→ Text segment
An Overview of AWS Elastic Container Service (ECS)

Containerization is a virtual method used to deploy and run distributed applications without launching an entire virtual machine for each application individually. This approach is changing the way businesses develop and deploy applications in cloud environments. Many businesses are turning their heads towards it, and as a result, the demand and the need for Container orchestration surged drastically over the years. AWS Elastic container Service (ECS) is a cloud service that makes it easier to deploy and manager your container applications.

The biggest reason behind the buzz of container orchestration services such as ECS is that it allows developers to focus only on applications and not be concerned with deployment and infrastructure management.

In this article, I will talk in-depth about the Amazon Elastic container service or ECS in short, where I stress much on explaining what Amazon ECS is and followed by how Amazon ECS works from a user perspective. So, without any further delay, let’s jump right into the topic.

Prefer to watch a video instead? Check out my YouTube video on this topic.

What is Amazon Elastic Container Service (ECS)

Amazon Elastic Container Service (ECS) is a scalable container management service offered by Amazon Web Services (AWS) with a high-performance container orchestration service that supports Docker containers. It bypasses the need for you to install and operate your own container orchestration software, manage and scale a cluster of virtual machines, or schedule containers on virtual machines.

It helps developers with AWS accounts deploy and manage scalable applications that run on groups of servers called clusters through an application program interface (API) calls and task definitions to be deeply integrated into the AWS ecosystem.

Significant Benefits of AWS ECS

  1. Supports autoscaling to handle variable Volume
  2. Cost-effective
  3. Various management methods, including the AWS console, the AWS API, or CloudFormation templates.
  4. Highly scalable without need to manage the cluster masters.

Infrastructure Option Overview for AWS ECS

In order to run docker containers, you need some kind of infrastructure to run them, and for that, there are two options available.

  1. Serverless option, which is sometimes called Fargate
  2. Managed Instance that comes with EC2 Instance

1. AWS ECS using Fargate

Fargate is a technology of Amazon ECS that allows you to run containers without need of managing servers or clusters. AWS Fargate eliminates the need to create, configure, and scale clusters of virtual machines to run containers. It also eliminates the need to select server types, decide when to expand the cluster, or optimize cluster packaging.

AWS Fargate is completely serverless and removes the need for you to interact with or even think about servers or clusters. This helps developers to focus only on designing, programming, and building their applications instead of managing the infrastructure that runs them.

2. AWS ECS using EC2

EC2 stands for Elastic Compute Cloud, is a service offered by AWS that allows users to rent virtual computers on which to run their own computer applications. Unlike Fargate, this is a managed container orchestration service where Users can manage their container orchestration with ECS using EC2. Here users need to take care of software upgrades, patches, identifying security vulnerabilities, and so forth.

There is a little bit of extra work for you to do if you decide to go with the EC2 option when you’re running an ECS task or cluster.

How to Choose EC2 or Fargate For Your ECS Cluster

Many of you might have understood the different options available to run AWS ECS i.e is by using Fargate or EC2 but are not sure when to pick the right one. So, Let me clear this for you.

→ Provided records
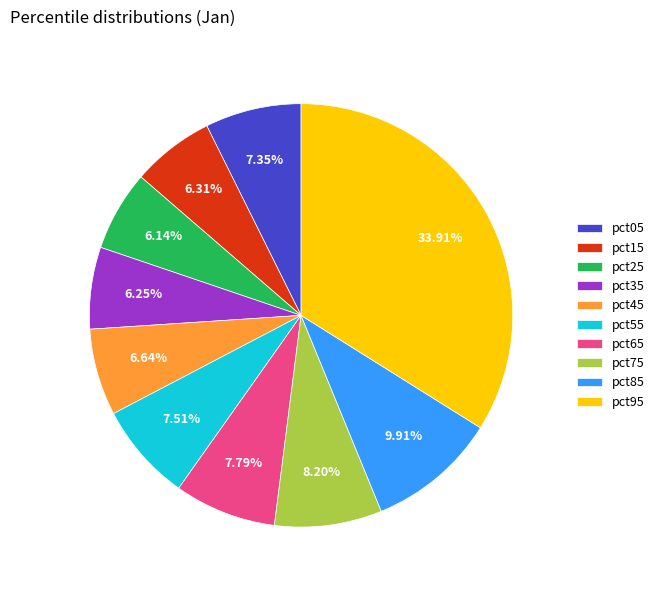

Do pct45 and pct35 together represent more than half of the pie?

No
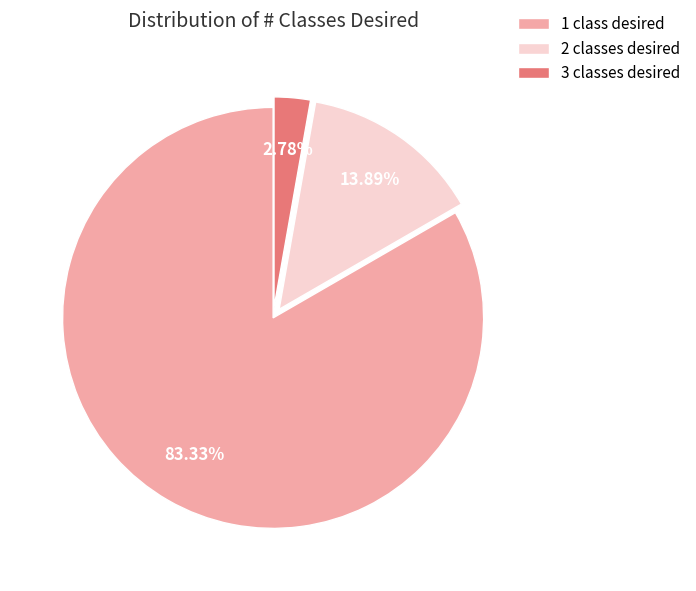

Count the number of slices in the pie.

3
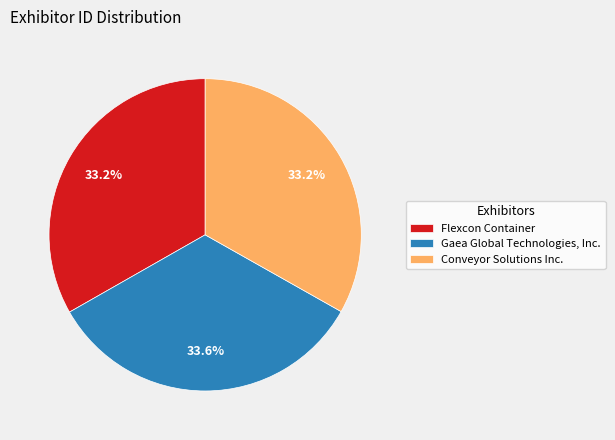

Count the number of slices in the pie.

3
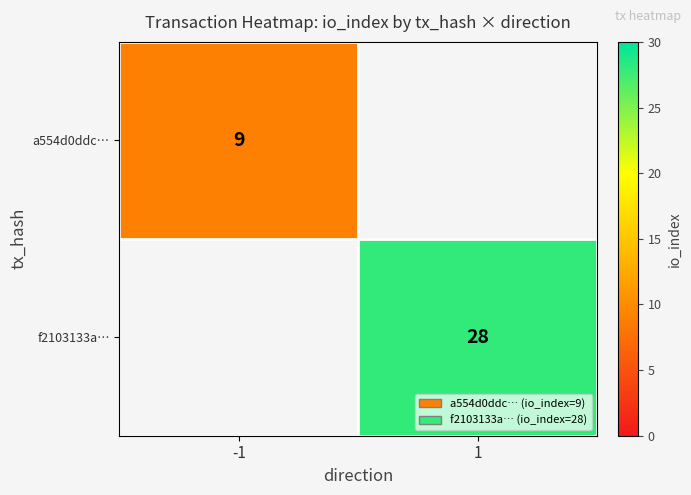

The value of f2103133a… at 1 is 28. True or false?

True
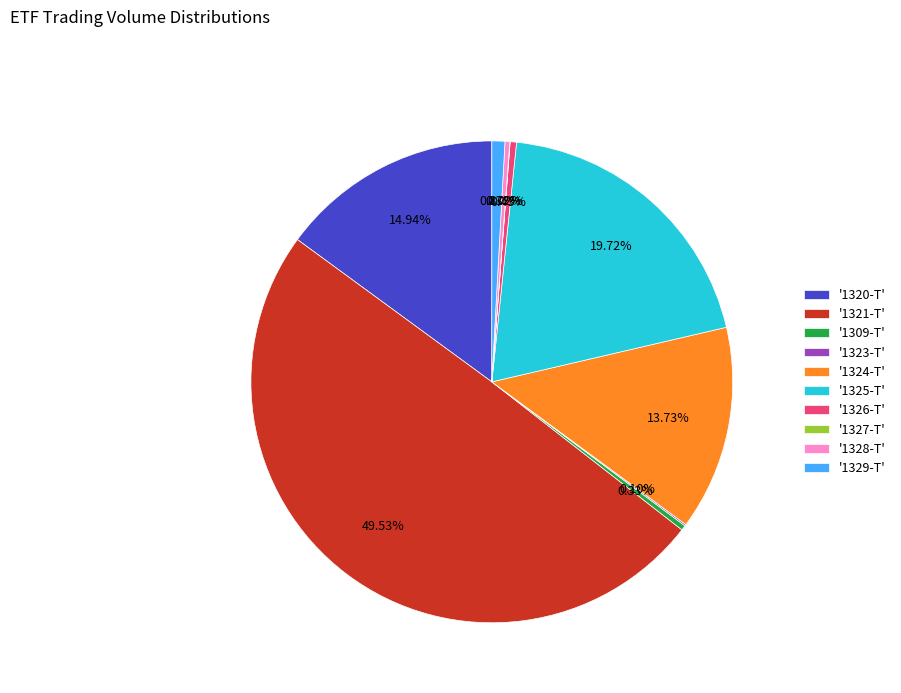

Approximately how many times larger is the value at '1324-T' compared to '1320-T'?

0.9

→ Activity
Can you condense the paragraph in the ECS overview above that begins "Fargate is a technology" into a short bulleted list that keeps its main facts?

→ Answer box
- Fargate is an Amazon ECS technology that runs containers without the need to manage servers or clusters.
- It removes the need to create, configure, and scale clusters of virtual machines for containers.
- It also removes the need to select server types, decide when to expand the cluster, or optimize cluster packaging.